All these travels and therapies are a huge deal for our boys because they both hate being away from home. It’s so difficult to weigh the situation to make the right choices. Do we push the kids out of their comfort zone more, travel more, deal with more meltdowns and “sensory hangovers” yet, get the services they obviously need or, do we make things easier on everyone and try to just continue working with the school system? At this point, we’ve decided to give the therapy a try. I say “we” because the hubs and I make these decisions together but, it’s on me to execute them. He is the breadwinner and has to go to work each day. He won’t be making these trips. He stays at home to care for the animals and home, and work to pay for these services that the kids need. I appreciate him so much, I value his contribution to our family and how I can actually be an at-home-mom for our children. However, the impact of this new routine affects me more than him. I pack and unpack, parent the children solo more now and, have to spend time away from my own comfort zone. Somehow, I need to keep it together. He still gets up and goes to work. His routine doesn’t change much. The main difference for him is that his evenings are quiet and he gets more time alone. So, we have been trying to figure out ways to make the travel and changes easier on our family, and we take things a day at a time. We also wait; wait for evaluations and diagnosis.
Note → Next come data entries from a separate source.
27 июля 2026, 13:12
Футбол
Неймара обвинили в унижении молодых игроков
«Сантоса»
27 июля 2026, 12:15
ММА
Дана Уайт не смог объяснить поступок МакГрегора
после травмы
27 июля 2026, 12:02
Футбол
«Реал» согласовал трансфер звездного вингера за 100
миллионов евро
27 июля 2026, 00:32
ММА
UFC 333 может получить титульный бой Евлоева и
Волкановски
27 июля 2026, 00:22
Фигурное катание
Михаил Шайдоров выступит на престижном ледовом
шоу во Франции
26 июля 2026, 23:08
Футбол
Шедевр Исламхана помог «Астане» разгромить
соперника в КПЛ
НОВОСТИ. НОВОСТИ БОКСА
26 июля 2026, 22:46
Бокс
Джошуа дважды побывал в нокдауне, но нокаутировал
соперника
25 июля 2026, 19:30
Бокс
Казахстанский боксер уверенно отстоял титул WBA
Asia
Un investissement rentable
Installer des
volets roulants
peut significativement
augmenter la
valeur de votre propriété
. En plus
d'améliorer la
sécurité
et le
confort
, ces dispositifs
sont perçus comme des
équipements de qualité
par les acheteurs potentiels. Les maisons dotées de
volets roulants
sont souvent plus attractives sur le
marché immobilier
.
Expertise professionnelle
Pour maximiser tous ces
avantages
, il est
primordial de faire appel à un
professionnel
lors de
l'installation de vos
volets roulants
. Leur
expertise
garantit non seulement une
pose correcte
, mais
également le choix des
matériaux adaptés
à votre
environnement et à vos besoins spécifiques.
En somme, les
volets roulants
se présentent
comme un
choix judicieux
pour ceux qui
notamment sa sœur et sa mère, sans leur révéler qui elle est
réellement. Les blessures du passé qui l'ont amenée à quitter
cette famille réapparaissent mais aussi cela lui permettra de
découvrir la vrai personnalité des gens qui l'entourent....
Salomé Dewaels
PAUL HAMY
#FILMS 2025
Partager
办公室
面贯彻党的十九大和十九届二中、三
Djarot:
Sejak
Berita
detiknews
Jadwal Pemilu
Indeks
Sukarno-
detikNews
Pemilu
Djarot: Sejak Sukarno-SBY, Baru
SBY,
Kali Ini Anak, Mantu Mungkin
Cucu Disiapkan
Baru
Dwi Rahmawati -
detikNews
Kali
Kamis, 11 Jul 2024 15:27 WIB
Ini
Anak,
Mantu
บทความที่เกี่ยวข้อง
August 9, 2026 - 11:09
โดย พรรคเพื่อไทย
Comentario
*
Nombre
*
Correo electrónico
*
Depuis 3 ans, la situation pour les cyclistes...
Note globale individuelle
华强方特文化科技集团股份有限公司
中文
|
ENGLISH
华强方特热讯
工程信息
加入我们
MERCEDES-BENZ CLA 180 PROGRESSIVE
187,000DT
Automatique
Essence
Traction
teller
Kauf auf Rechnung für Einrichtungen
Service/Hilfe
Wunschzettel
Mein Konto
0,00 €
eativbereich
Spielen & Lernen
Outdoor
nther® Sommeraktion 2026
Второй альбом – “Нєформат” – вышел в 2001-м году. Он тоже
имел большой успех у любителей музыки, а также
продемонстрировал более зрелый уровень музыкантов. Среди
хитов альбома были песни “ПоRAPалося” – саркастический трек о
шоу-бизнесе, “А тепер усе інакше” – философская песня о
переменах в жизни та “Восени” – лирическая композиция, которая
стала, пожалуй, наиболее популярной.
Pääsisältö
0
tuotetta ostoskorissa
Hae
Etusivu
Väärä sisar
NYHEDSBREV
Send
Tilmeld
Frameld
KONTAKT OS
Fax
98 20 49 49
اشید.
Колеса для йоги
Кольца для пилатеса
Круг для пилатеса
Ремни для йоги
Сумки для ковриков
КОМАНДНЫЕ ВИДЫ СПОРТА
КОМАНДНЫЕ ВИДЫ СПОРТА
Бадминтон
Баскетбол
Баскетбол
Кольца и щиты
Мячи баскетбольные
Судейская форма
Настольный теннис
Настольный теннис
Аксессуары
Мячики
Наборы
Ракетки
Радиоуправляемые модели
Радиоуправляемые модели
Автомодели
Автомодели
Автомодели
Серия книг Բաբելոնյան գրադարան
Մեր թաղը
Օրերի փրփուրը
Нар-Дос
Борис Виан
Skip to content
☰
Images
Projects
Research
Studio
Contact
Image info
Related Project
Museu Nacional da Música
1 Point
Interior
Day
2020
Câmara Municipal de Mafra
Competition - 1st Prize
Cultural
After a couple of weeks, I got a phone call from C’s new pediatrician regarding the results of our Vanderbilt forms. First of all, I was so surprised that the doctor, herself, personally called to talk and, second, she did it to avoid us having to come in again for something so minor. She told me that the scoring on the forms indicated a combined Hyperactive and Inattentive form of ADHD as well as ODD. We talked for a while and I filled her in on the results of the other evaluations. Something she said really struck me as fascinating: Often times, when kids deal with these kinds of issues, it’s hard to determine which is the chicken and which is the egg. Basically, it’s really hard to know if one thing is causing the other or, if they are separate issues. Regardless, we were right in our concern for him and, the next time we go in, we will focus on a treatment plan. I’m ecstatic. I mean, I am not happy that my kid has ADHD, but I’m happy that my instincts were right and I’m not just crazy! I knew he had untreated issues.
My first thought after hanging up the phone was vindication. I’m vindicated as a mother with an intuition that my son needed extra help. We are finally on the right path! Our new doctors and their services are our future.